Let us know what happened as soon as you talk to him!
slytherin_girlyyy
Apr 23 2009, 01:06 AM
Ok so today my best friend/the guy I really really really like said something that really really really really really hurt me. We talked later and he was all "I'm soooo sorry! I wasn't thinking when I said it! It was the first thing that came to mind!" etc. etc. I forgave him, but now I'm wondering wether I should've or not. I don't know. Especially now, when he's blaming me for yelling at him and being mean to him first, which I didn't. And apperantly that means we were saying "Go away" and "no one cares" or whatever. Which is absolutley no excuse for telling your best friend, who you know is crazy head over heels in love with you that "You could live your entire life without her" and that "You didn't consider her a friend!" I was totally distraught. And I don't think I'm ready to forgive him yet. But I already have. So please please please please please please please help!
------------------------------
**Exercise directions**: In the forum post above, what does the friend blame the writer for?

**Study material**:
------------------------------
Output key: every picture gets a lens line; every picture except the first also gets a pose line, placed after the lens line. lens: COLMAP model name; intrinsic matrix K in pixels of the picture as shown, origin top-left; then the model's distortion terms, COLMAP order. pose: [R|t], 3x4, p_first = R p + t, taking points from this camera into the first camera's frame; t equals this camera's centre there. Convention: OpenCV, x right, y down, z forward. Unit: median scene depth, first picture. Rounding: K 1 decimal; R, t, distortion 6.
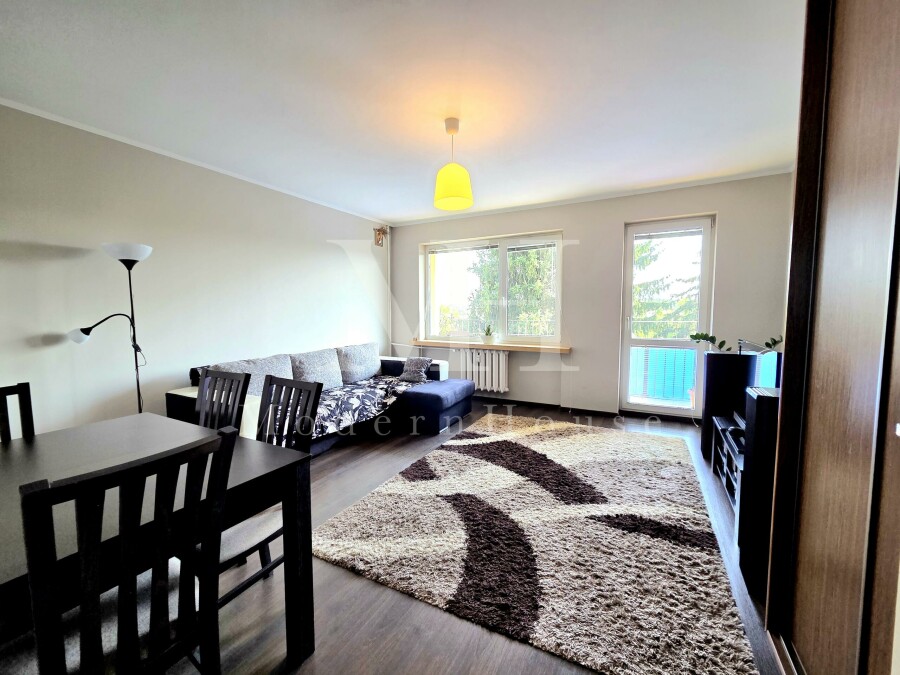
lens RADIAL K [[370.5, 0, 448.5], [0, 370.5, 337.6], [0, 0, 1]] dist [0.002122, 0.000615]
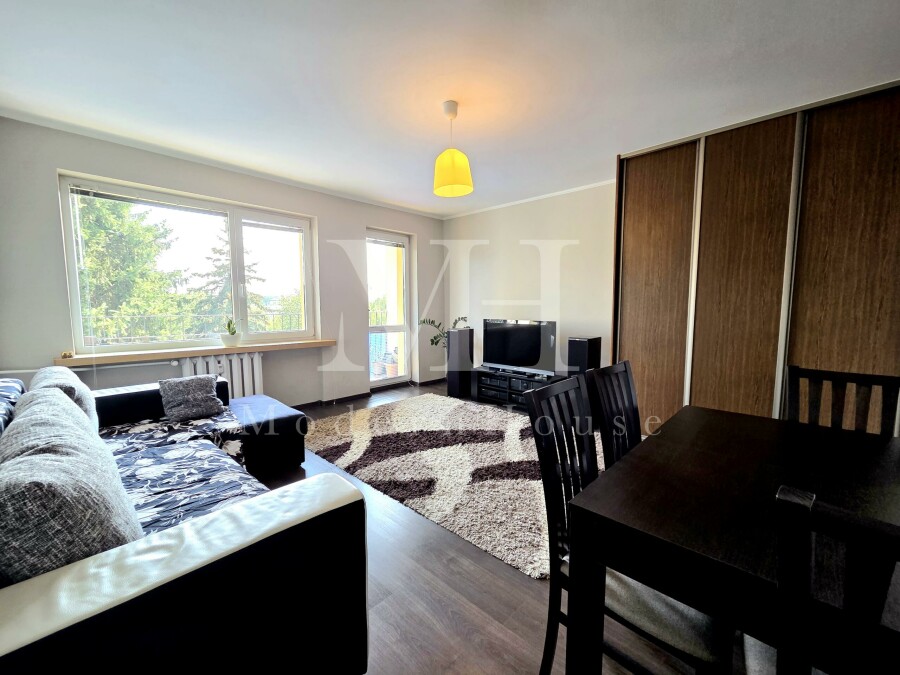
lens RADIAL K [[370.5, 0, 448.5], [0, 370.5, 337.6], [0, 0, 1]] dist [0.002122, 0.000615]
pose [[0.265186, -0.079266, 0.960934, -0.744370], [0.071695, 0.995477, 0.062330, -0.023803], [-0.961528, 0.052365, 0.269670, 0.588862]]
------------------------------
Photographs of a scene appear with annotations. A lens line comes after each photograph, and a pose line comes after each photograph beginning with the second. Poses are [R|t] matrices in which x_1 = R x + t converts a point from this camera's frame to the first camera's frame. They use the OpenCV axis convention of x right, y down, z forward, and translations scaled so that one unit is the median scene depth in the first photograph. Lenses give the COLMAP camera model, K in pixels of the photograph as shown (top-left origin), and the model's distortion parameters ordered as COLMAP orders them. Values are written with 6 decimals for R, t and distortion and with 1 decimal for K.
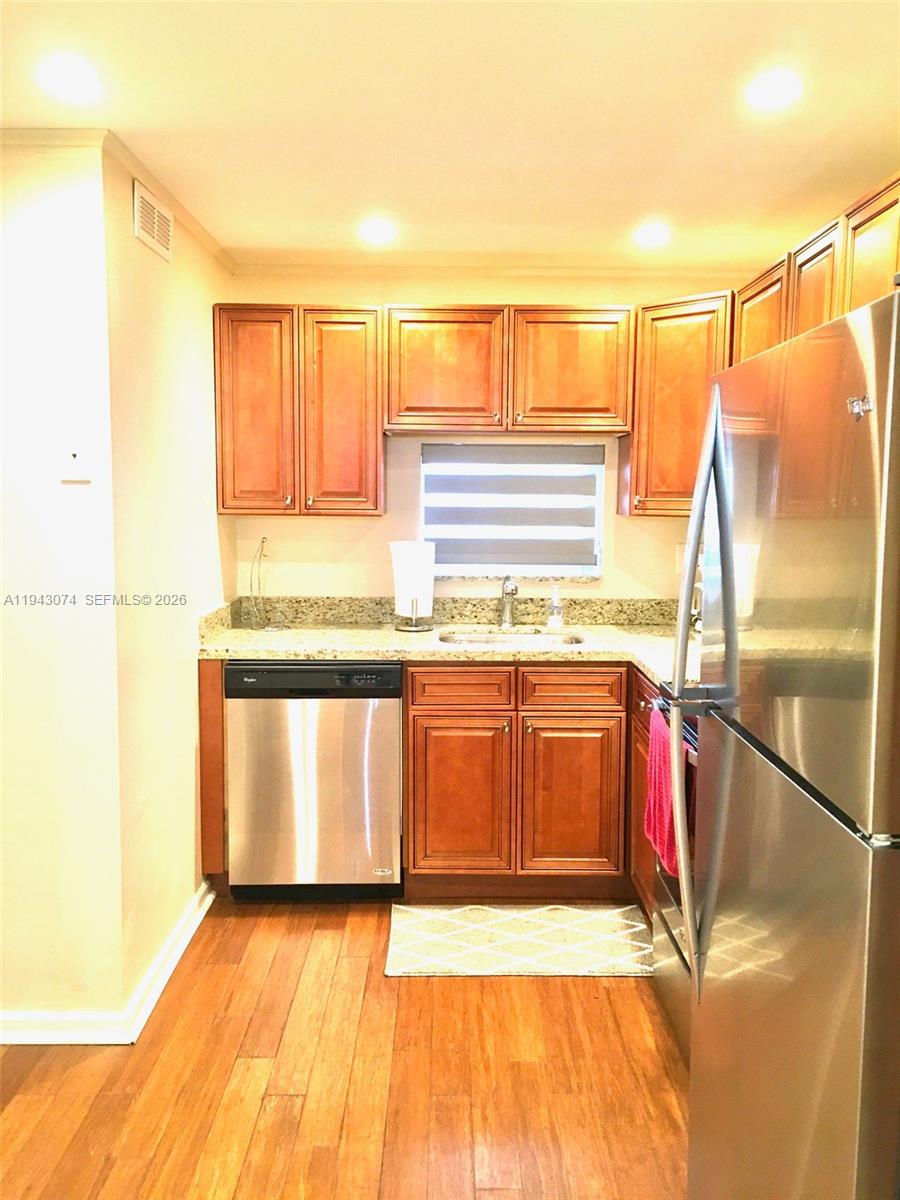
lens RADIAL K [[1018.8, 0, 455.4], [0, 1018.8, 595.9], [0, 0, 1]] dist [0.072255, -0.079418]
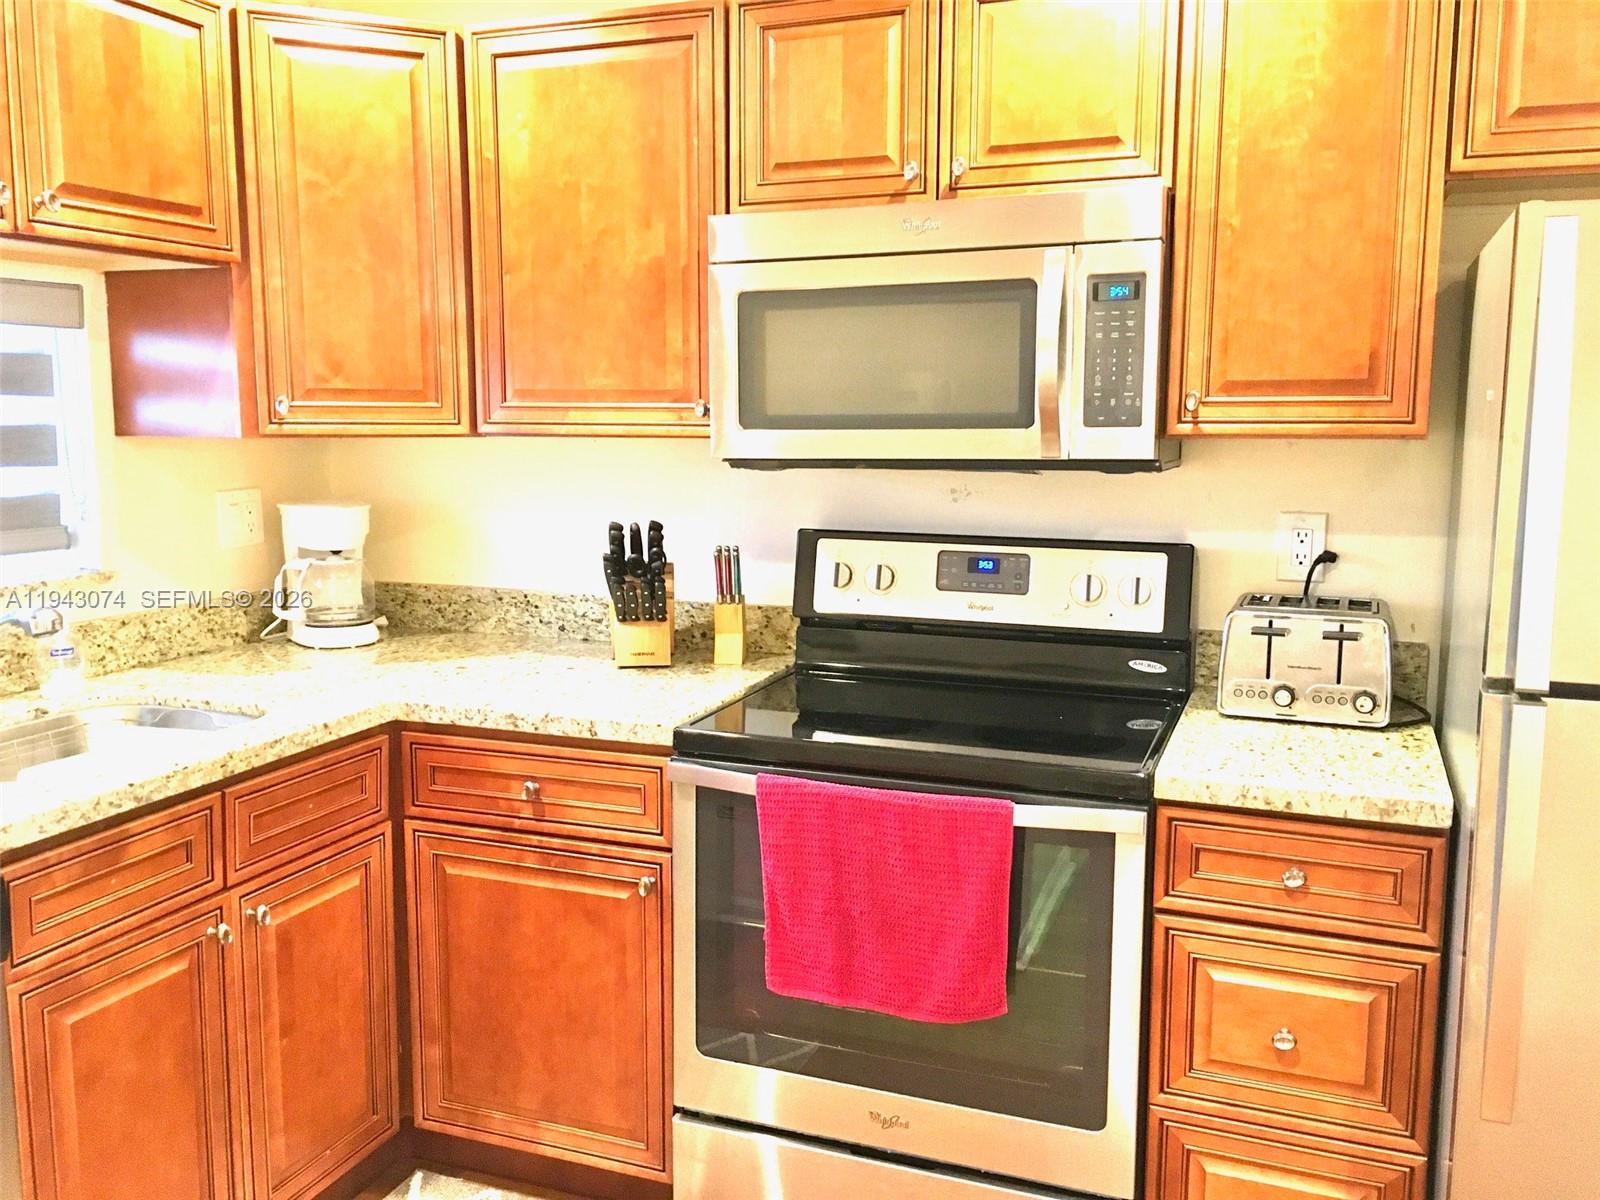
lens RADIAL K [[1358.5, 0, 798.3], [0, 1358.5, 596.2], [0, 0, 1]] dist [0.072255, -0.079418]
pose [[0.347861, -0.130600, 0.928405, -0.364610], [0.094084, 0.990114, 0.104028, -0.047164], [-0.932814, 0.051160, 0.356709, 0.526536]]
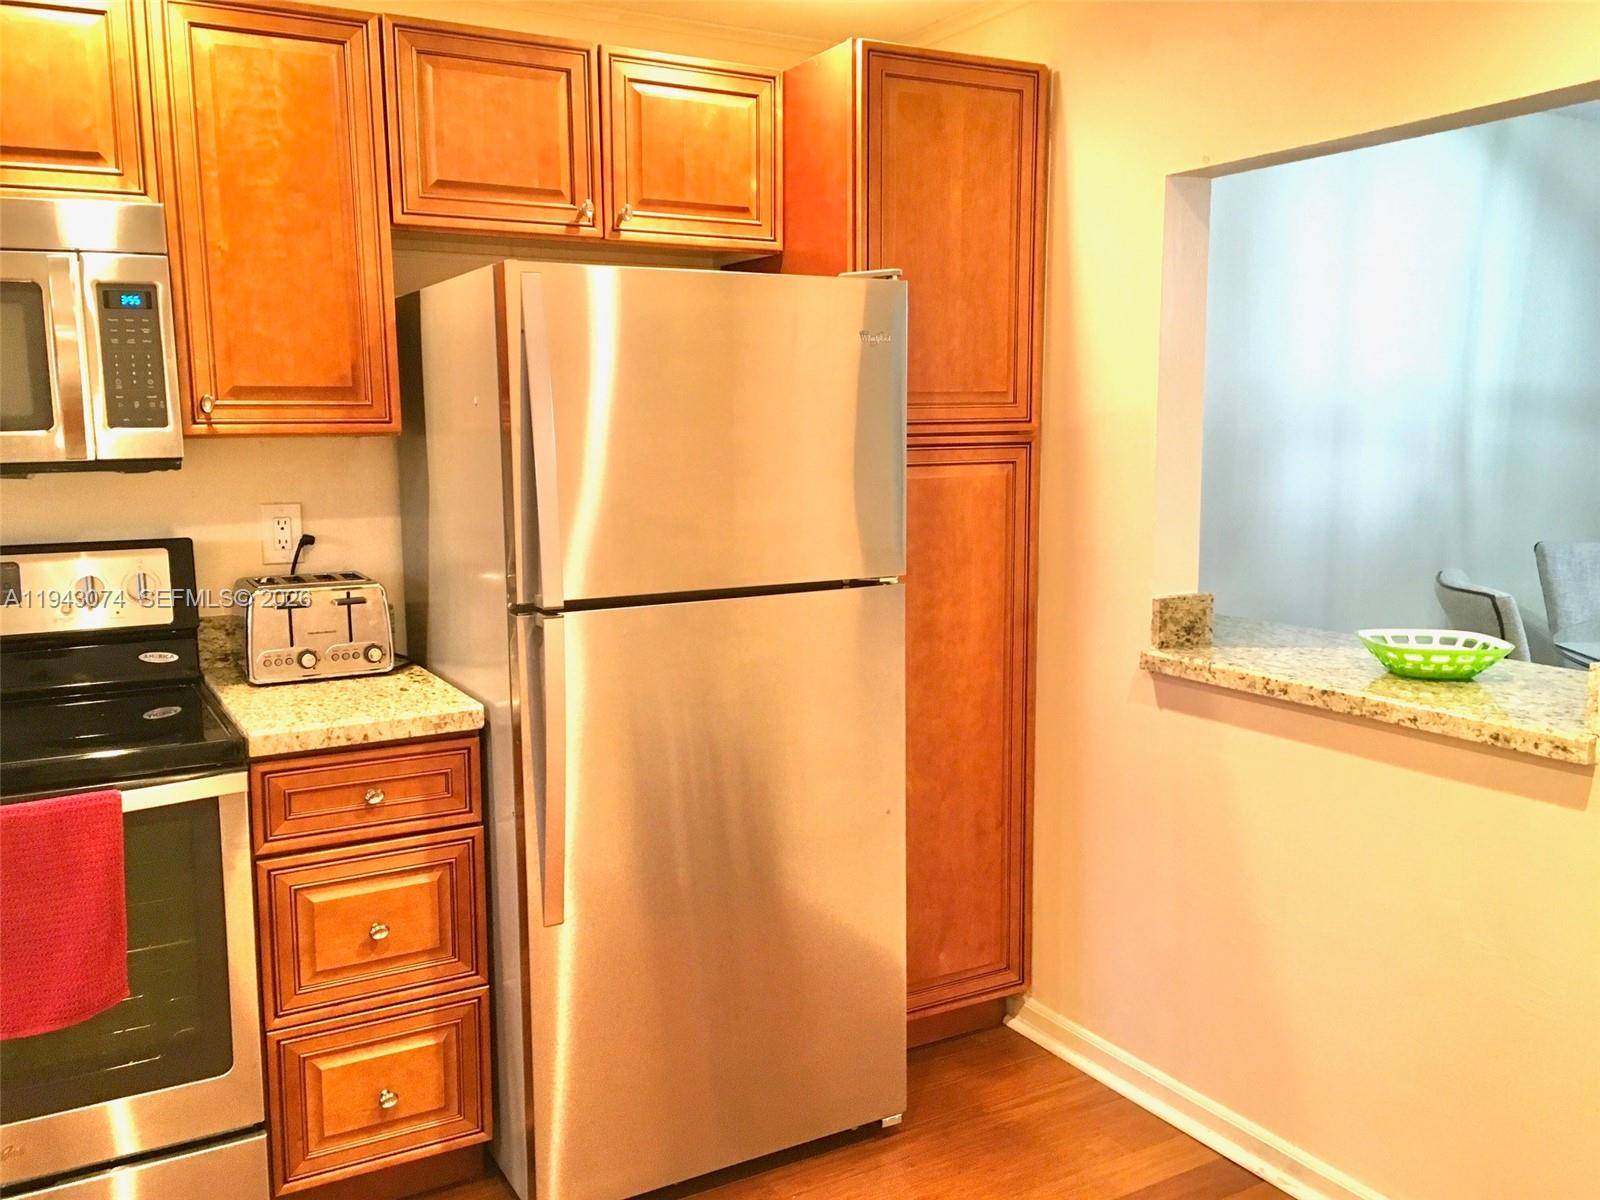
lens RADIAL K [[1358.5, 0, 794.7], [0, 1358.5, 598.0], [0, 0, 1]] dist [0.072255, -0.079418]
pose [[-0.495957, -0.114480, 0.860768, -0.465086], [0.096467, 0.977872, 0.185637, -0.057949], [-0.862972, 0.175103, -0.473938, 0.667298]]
------------------------------
**Reply**: Yelling at him and being mean to him first.